§ **Task brief**
Below are the records; give again exactly the line with "pinky dip: (791, 577)", the line with "thumb cmc: (842, 612)", and each line that lies between them, and nothing besides.
[Task inputs]
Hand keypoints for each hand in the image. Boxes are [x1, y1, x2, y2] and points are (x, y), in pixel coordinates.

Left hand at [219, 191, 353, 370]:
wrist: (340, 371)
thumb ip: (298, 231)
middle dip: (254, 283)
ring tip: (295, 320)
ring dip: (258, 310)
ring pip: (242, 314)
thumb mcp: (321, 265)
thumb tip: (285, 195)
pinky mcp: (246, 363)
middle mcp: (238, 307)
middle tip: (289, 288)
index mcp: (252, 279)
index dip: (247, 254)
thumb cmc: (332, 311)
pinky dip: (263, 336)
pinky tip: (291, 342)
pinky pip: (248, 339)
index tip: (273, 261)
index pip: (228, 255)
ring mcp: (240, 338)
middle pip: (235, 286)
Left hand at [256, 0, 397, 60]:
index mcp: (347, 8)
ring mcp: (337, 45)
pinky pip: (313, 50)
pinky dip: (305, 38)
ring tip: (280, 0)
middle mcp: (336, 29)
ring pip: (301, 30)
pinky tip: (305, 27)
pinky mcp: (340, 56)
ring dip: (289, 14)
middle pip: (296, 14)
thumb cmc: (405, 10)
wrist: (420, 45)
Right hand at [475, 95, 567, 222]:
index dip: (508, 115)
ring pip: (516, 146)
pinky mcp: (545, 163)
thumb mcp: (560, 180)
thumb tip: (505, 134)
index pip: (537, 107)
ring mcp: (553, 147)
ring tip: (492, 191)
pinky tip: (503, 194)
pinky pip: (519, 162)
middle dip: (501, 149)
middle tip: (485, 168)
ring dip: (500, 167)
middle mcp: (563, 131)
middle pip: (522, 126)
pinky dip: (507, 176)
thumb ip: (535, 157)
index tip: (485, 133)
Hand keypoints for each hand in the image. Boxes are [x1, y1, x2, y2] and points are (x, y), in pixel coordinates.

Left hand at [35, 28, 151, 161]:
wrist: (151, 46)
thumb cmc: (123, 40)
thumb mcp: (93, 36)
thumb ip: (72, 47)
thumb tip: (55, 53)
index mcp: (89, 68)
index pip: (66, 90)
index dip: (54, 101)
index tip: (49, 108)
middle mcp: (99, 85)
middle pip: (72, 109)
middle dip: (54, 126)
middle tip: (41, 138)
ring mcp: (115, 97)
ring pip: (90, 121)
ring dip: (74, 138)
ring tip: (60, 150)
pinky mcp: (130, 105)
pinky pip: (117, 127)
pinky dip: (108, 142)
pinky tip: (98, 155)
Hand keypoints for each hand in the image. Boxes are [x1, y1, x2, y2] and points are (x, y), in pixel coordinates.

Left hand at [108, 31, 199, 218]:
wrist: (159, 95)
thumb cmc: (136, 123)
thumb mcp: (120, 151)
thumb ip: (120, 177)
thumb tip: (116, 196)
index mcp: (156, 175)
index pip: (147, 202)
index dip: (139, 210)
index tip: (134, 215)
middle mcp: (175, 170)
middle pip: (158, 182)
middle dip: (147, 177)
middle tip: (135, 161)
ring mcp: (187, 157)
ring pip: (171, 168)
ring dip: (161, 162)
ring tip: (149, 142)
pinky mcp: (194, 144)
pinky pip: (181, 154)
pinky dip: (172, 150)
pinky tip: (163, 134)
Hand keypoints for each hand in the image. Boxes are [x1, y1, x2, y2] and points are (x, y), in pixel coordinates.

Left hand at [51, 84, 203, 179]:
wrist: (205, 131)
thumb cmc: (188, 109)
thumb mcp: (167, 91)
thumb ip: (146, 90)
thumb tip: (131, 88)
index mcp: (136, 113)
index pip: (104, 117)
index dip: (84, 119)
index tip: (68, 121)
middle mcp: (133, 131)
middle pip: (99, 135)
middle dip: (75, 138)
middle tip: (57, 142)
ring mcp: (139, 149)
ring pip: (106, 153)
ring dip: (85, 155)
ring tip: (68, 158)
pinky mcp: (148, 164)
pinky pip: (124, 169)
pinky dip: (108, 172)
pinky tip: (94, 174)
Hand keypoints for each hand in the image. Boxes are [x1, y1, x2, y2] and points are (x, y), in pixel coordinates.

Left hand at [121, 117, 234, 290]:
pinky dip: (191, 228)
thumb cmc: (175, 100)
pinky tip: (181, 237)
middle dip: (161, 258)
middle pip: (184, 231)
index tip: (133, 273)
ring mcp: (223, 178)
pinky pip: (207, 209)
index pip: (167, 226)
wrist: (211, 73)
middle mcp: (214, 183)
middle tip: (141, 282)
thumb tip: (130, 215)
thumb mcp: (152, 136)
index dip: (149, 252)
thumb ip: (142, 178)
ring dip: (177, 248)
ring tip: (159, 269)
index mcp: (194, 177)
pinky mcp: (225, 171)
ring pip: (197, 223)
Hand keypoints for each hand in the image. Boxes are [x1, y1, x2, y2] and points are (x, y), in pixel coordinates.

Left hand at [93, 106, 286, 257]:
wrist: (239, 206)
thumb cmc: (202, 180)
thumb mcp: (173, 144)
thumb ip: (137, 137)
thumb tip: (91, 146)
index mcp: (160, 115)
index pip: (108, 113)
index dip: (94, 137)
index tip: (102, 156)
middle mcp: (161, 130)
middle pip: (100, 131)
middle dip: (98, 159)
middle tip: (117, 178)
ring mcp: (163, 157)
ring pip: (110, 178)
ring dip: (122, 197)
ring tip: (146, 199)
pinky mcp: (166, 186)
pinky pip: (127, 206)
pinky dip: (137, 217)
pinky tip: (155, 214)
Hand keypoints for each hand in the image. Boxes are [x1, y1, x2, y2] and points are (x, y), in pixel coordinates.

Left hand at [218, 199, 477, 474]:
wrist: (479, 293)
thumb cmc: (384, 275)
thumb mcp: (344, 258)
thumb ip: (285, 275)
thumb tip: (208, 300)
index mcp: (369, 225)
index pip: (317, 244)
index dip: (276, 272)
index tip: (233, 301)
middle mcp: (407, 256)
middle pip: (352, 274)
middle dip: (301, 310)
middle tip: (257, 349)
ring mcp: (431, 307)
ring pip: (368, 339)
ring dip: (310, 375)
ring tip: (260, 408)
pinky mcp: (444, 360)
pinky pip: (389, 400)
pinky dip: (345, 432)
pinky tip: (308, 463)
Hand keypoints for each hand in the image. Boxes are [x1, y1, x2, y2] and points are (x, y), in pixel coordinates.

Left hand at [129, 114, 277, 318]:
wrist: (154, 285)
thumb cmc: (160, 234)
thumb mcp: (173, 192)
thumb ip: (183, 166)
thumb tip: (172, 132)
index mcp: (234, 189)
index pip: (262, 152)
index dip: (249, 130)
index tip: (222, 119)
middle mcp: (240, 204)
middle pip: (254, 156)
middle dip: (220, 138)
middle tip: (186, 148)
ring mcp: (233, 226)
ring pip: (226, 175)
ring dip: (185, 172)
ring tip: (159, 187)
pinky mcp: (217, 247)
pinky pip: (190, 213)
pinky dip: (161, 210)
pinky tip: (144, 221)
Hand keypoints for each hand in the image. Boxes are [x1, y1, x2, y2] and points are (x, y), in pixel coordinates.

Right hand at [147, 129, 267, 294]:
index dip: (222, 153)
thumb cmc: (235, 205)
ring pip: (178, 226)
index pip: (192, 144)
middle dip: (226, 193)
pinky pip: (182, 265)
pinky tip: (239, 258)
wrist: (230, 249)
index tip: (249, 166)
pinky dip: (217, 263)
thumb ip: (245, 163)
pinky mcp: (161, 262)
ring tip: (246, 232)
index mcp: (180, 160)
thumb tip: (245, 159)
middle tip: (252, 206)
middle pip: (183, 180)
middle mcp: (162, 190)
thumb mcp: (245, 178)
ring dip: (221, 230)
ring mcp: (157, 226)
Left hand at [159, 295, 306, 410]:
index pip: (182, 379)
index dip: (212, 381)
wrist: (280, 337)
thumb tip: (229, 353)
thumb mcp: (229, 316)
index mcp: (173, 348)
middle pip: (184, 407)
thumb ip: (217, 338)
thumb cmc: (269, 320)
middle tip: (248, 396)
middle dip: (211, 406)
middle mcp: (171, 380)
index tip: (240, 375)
[/Task inputs]
[Task inputs]
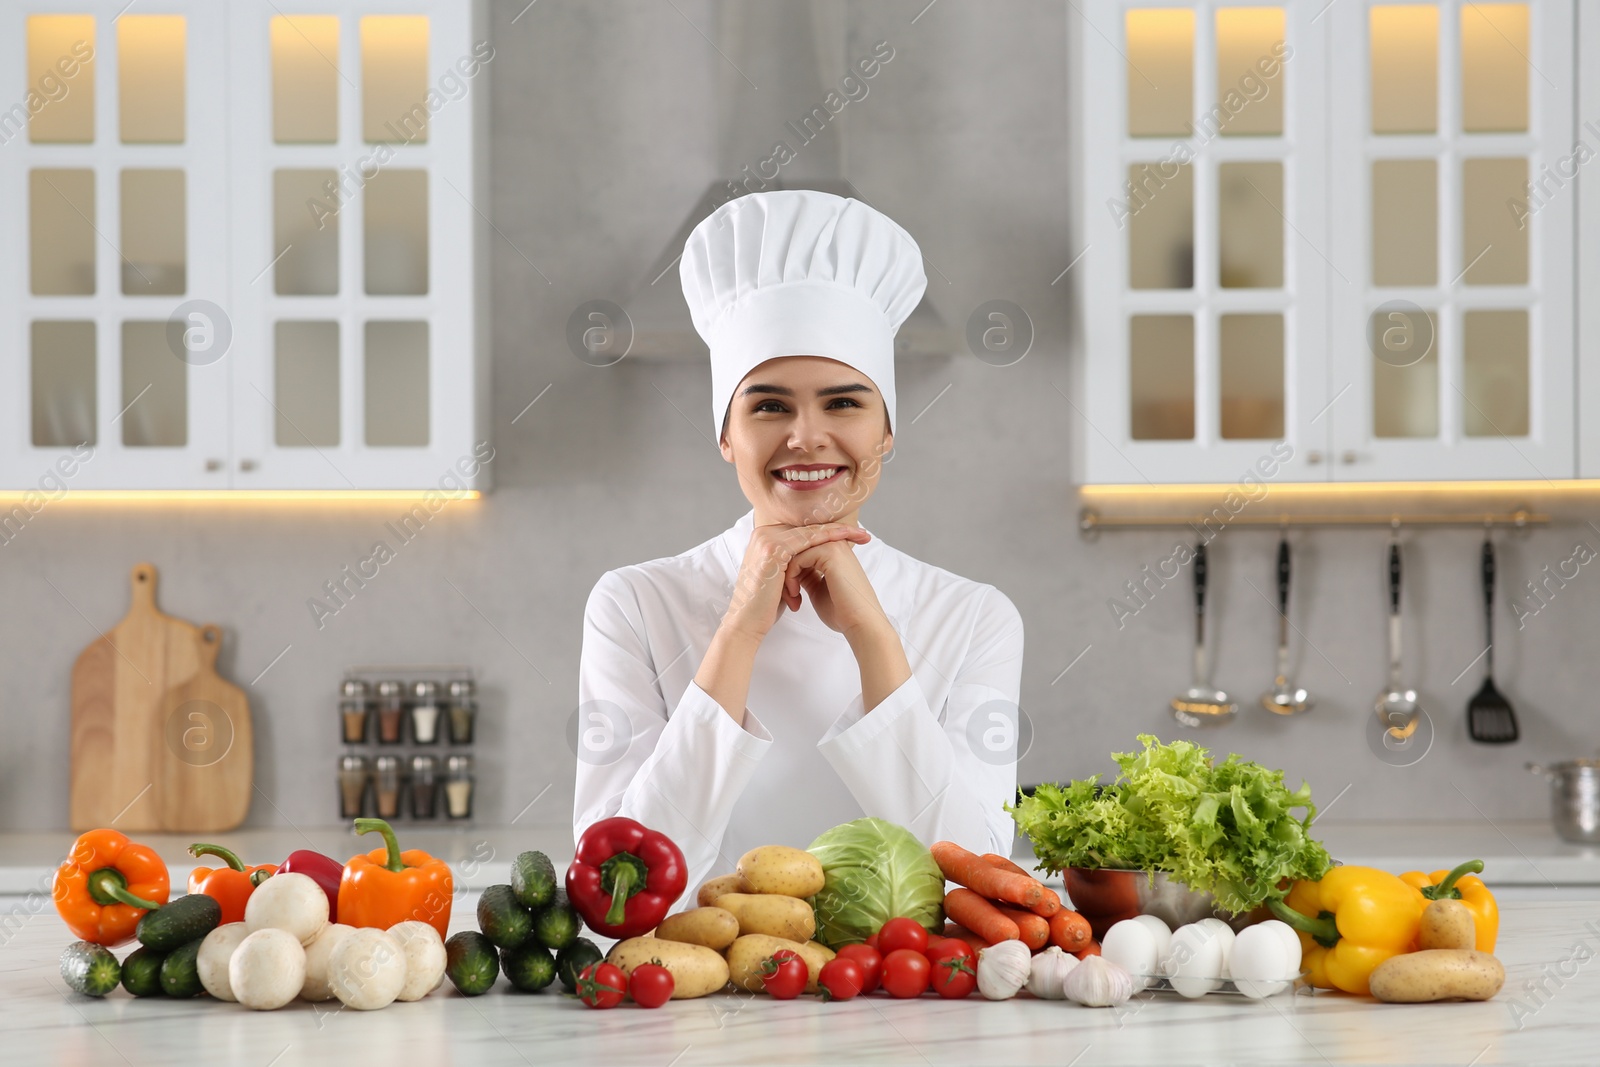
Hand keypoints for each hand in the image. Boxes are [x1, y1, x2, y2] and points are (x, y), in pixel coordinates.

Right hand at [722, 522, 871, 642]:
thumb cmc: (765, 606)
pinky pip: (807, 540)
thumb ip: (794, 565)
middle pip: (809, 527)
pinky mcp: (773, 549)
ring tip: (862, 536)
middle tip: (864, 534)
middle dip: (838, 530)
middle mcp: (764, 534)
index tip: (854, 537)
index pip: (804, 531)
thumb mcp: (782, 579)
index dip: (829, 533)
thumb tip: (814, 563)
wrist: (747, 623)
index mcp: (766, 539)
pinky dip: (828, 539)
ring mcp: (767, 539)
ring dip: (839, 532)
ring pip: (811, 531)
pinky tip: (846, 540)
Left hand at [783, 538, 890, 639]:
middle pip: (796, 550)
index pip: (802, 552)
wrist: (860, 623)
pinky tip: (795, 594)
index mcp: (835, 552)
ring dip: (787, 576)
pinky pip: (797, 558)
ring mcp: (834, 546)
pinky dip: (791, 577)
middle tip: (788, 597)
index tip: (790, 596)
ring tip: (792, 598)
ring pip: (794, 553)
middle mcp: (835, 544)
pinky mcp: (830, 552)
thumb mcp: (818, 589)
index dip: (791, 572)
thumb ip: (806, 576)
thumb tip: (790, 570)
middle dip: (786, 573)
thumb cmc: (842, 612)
[/Task inputs]
§ **Response to this exercise**
pinky dip: (791, 577)
middle tip: (788, 597)
index tip: (790, 596)
ring tip: (792, 598)
ring pip: (794, 553)
middle mcp: (835, 544)
pinky mcp: (830, 552)
thumb mcp: (818, 589)
index dip: (791, 572)
thumb ip: (806, 576)
thumb tip: (790, 570)
middle dip: (786, 573)
thumb cmc: (842, 612)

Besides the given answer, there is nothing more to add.